I am trying to write a code to solve the ToH problem by using UCS and A* algorithms and then compare the results. So, the first thing I should do is representing the possible movements as a tree, then the UCS and A* algorithms can go through the tree easily.
Suppose we have 3 stacks and 5 disks, so the initial state will be:
# The Num of stacks is the number of elements in the list.
# The Num of disks is the length of each element in the list.
key = ["12345","00000","00000"]
# A B C
What I need is to build a function that predicts the possible next movements, so the next step could be:
["12340","00005","00000"] or ["12340","00000","00005"]
# so these states will saved as:
dic ={}
x= repr(key)
dic[x] = ["12340","00005","00000"]
# the result:
# ["12345","00000","00000"] : ["12340","00005","00000"]
I tried this naive code:
# there are bugs but I am still working on it
for indx, block in enumerate(key):
for i, char in enumerate(reversed(block)):
if char != "0":
for indx2, block2 in enumerate(key):
if indx2 == indx: pass
for ii, char2 in enumerate(reversed(block2)):
if char2 == "0":
temp=block[i]
block[i]= block2[ii]
block2[ii]=temp
print(key)
Is there any pseudocode or ideas that could help?

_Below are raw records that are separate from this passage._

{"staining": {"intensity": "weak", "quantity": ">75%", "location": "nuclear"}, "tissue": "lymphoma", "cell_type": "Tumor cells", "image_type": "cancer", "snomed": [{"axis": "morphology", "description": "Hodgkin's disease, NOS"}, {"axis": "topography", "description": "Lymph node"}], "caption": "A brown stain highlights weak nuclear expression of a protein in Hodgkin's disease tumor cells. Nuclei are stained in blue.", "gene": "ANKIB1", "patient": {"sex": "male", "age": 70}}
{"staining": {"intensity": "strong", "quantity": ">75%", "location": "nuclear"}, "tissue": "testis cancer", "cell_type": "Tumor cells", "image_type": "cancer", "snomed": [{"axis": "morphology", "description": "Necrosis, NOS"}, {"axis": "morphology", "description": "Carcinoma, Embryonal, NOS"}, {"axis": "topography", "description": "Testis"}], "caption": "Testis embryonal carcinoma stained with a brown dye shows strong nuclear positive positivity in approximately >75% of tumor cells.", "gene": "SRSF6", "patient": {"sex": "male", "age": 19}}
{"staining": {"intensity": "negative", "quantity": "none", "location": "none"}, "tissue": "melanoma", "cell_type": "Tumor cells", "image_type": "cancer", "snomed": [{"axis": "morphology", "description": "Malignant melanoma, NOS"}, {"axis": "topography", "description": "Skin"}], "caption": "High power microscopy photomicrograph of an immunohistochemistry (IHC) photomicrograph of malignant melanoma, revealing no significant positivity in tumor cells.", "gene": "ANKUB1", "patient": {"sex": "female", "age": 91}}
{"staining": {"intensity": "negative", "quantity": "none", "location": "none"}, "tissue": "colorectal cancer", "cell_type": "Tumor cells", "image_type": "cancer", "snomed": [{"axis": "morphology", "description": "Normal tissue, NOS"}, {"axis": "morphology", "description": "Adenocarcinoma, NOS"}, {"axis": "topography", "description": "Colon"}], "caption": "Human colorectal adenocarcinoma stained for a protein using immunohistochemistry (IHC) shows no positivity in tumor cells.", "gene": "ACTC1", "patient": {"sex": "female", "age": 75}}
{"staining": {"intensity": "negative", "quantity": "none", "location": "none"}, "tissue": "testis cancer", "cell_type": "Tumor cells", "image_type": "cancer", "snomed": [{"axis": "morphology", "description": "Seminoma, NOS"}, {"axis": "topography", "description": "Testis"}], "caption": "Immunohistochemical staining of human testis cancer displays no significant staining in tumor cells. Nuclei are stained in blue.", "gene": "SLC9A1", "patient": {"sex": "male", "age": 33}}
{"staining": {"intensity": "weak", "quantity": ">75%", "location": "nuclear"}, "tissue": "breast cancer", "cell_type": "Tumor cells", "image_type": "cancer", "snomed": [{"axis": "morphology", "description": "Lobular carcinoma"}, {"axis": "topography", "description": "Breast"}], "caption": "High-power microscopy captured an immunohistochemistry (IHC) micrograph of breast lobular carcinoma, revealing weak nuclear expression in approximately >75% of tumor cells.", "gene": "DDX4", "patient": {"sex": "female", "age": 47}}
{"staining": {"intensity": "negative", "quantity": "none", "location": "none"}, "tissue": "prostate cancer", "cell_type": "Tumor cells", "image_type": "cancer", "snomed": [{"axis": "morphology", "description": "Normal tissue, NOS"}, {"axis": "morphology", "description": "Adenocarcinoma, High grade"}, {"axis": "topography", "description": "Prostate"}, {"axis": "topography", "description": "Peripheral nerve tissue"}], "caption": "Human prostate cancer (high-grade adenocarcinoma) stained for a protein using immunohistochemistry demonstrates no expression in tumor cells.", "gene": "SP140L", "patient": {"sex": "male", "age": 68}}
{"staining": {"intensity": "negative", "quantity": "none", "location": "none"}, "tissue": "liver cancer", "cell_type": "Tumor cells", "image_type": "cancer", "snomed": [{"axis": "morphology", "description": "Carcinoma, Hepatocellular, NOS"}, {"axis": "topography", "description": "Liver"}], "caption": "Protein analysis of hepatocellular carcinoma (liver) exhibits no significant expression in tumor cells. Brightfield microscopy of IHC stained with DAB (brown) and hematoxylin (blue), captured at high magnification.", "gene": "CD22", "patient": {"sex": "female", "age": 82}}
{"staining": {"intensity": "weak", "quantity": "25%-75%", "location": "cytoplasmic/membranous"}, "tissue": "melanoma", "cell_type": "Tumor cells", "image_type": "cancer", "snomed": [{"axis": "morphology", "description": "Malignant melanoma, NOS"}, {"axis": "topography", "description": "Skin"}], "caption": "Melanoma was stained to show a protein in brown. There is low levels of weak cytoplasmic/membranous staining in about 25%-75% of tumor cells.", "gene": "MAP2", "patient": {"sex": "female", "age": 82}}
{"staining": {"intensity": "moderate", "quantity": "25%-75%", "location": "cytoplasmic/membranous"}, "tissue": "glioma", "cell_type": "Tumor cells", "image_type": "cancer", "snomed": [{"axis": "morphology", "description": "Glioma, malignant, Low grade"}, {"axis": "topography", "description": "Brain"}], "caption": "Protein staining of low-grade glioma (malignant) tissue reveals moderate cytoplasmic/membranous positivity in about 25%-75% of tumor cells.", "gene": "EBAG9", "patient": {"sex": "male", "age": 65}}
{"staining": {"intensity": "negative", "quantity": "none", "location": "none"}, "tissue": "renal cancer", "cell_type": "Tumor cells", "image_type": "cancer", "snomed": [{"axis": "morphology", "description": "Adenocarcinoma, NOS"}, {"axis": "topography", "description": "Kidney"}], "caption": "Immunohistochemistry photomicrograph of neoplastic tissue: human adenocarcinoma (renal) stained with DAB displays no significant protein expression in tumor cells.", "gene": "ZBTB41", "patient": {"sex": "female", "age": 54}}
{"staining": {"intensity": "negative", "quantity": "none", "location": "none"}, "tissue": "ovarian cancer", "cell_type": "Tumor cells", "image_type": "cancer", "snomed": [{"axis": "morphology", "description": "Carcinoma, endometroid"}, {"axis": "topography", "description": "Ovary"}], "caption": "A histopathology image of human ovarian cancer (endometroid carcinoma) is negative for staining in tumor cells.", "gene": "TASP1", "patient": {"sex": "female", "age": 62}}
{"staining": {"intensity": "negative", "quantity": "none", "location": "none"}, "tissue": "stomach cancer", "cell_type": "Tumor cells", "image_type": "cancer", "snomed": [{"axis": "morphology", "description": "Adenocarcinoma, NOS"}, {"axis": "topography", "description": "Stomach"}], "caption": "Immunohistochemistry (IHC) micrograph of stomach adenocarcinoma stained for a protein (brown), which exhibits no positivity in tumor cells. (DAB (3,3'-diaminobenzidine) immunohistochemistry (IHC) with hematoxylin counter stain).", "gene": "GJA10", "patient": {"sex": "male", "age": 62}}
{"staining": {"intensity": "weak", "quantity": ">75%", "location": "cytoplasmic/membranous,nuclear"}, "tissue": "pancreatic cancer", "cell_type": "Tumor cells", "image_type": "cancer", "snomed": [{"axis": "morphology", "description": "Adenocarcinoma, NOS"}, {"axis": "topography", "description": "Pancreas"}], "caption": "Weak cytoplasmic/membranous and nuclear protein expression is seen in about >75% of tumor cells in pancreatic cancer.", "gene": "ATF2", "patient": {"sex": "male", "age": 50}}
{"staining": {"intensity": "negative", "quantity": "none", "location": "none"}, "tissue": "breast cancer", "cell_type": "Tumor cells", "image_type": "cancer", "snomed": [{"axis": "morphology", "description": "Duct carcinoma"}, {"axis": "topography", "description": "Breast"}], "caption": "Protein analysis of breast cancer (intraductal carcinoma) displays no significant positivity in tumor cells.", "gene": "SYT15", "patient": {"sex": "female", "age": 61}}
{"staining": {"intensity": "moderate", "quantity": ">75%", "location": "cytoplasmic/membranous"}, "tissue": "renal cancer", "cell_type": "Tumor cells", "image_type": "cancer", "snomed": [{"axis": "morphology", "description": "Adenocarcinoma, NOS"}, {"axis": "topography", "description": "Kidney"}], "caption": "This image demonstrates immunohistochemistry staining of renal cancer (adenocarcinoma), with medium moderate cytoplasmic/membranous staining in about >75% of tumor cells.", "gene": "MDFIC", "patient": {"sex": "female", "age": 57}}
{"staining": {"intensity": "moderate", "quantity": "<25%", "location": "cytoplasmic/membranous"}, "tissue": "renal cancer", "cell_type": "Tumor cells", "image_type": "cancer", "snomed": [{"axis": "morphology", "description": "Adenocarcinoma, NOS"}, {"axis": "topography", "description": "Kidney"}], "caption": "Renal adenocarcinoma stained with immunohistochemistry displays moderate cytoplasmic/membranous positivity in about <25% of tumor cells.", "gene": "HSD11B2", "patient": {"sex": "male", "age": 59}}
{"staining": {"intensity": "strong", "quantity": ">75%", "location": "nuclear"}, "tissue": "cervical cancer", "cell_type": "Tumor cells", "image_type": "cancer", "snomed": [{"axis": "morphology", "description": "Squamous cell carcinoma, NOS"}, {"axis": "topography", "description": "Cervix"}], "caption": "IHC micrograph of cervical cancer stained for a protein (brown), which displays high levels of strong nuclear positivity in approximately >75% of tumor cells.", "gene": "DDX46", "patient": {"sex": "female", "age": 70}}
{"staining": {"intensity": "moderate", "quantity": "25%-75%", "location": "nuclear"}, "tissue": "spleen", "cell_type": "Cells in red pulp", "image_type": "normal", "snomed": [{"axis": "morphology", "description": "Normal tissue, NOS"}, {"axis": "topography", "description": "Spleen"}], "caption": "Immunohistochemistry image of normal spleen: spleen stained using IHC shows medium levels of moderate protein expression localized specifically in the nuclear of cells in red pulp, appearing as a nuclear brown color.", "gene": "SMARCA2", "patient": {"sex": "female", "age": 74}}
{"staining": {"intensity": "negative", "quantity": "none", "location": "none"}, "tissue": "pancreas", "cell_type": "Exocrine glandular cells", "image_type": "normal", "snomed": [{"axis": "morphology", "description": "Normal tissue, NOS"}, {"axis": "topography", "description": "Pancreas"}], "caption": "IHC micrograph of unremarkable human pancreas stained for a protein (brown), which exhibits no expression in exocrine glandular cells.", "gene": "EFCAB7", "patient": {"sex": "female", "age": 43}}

For solving the Towers of Hanoi problem there is no need to build the graph of states, as there is a mathematical formula to determine which next move to make.
Still, if you are going to make the graph, then I would suggest to shorten the key to a this format: 12345||. The pipes separate the piles. So if you would move the 5 to the middle stack, its key would be 1234|5|. If then you move the 4 to the last stack: 123|5|4, ...etc.
During the creation of the graph, you could switch to a list of lists, like [["1","2","3"], [], []], so it is easier to manipulate. Your idea to use a dictionary is fine, however, there can be several valid moves from one state, so you would need a list of states.
Nodes in a graph are often implemented with a Node class, so I would suggest this code:
class Node:
def __init__(self, key):
self.key = key
self.children = []
def create_tree(stacks, tree=None):
if not tree:
tree = {}
key = "|".join(["".join(discs) for discs in stacks])
if key in tree: # this node was already created
return tree[key]
tree[key] = node = Node(key)
for source in stacks:
if source:
disc = source[-1]
for target in stacks:
if not target or disc > target[-1]:
# perform the move:
target.append(source.pop())
# recursion
node.children.append(create_tree(stacks, tree))
# undo the move
source.append(target.pop())
return node
root = create_tree([["1","2","3","4","5"], [], []])
After running this, root will be a Node instance with two nodes in its children property. Each of those children will have three children, including a back reference to the root, representing the inverse move.
I kept the dictionary (called tree) hidden in the implementation. If you feel you need access to it, then you could of course make it a non-local variable, or pass it as argument.